Zespri let down by importers
Kiwifruit marketer Zespri says it is rethinking its business partnership arrangements in its export markets now ''it is clear its trust and confidence in its China importers was misplaced''.
The marketer, which has a statutory exporting monopoly, stated its intention in a paper backgrounding a current court trial in China in which a Zespri subsidiary pleaded not guilty to charges of criminal smuggling.
The charges, being heard in a Shanghai court, are related to alleged under-declaration of customs duties by independent importers.
Zespri said a judgment is expected in the next two or three months.
The Bay of Plenty-based company yesterday said a mid-level Zespri employee, an American citizen, also pleaded not guilty this week to the same charges.
The trial follows a Chinese Customs investigation which began in 2011 and saw Zespri's former Shanghai-based independent importer, Liu Xiongjie, plead guilty to charges of criminal smuggling in May 2012.
The investigation also resulted in Zespri's China subsidiary, Zespri Management Consulting Corporation (ZMCC), last month being charged with customs offences alleged to have occurred between 2008 and 2010.
Zespri said the allegations against ZMCC related largely to invoicing practices and the manner in which the pro-forma invoice price was reached by importers.
Liu was one of three importers who worked with ZMCC on the promotion and distribution of kiwifruit.
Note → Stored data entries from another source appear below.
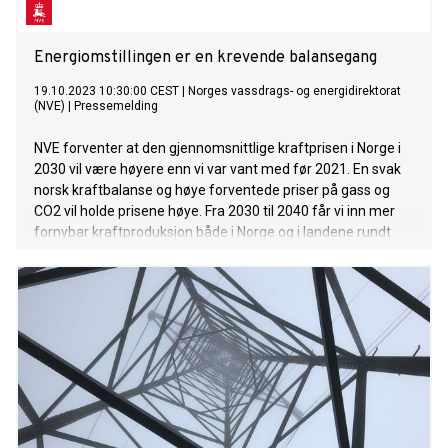
Energiomstillingen er en krevende balansegang
19.10.2023 10:30:00 CEST
|
Norges vassdrags- og energidirektorat
(NVE)
|
Pressemelding
NVE forventer at den gjennomsnittlige kraftprisen i Norge i
2030 vil være høyere enn vi var vant med før 2021. En svak
norsk kraftbalanse og høye forventede priser på gass og
CO2 vil holde prisene høye. Fra 2030 til 2040 får vi inn mer
fornybar kraftproduksjon både i Norge og i landene rundt
oss. NVE forventer at kraftprisene da vil falle.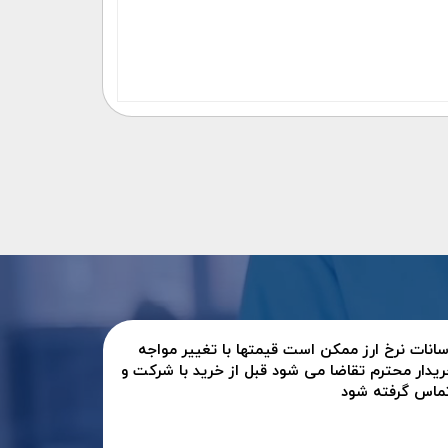
سانات نرخ ارز ممکن است قیمتها با تغییر مواجه
ریدار محترم تقاضا می شود قبل از خرید با شرکت و
تماس گرفته شود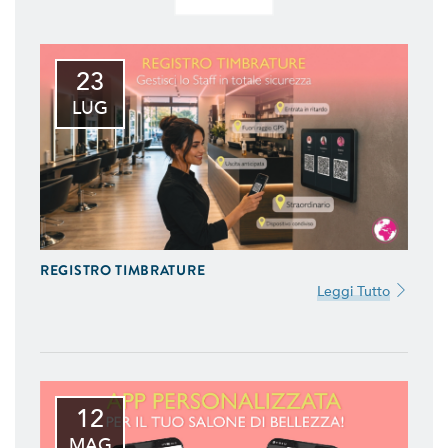
23
LUG
REGISTRO TIMBRATURE
Leggi Tutto
12
MAG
The three had primary responsibility for a specific region but worked together and were known to each other, Zespri said.
The court has rejected Liu's mitigating defence that he was not responsible for meeting customs obligations on the importation of New Zealand kiwifruit. He is appealing the 13-year sentence he received. He has repaid 37 million RMB (about NZ$7 million), which was the amount of the underpaid customs duties, Zespri said.
Zespri's paper said it never had intent to facilitate or engage in under-declaration of customs duties ... ''and it appears clear now that Mr Liu did under-declare customs duty and misled Zespri as to the existence of a deemed value for import purposes''.
China is Zespri's third-largest market. Last year sales to China were a record $110 million. Zespri's total sales revenue was $1.62 billion. Zespri said neither the Zespri Group nor Zespri International had been charged with any offence.
Zespri said it was reviewing its arrangements in China and other markets to avoid a repeat situation.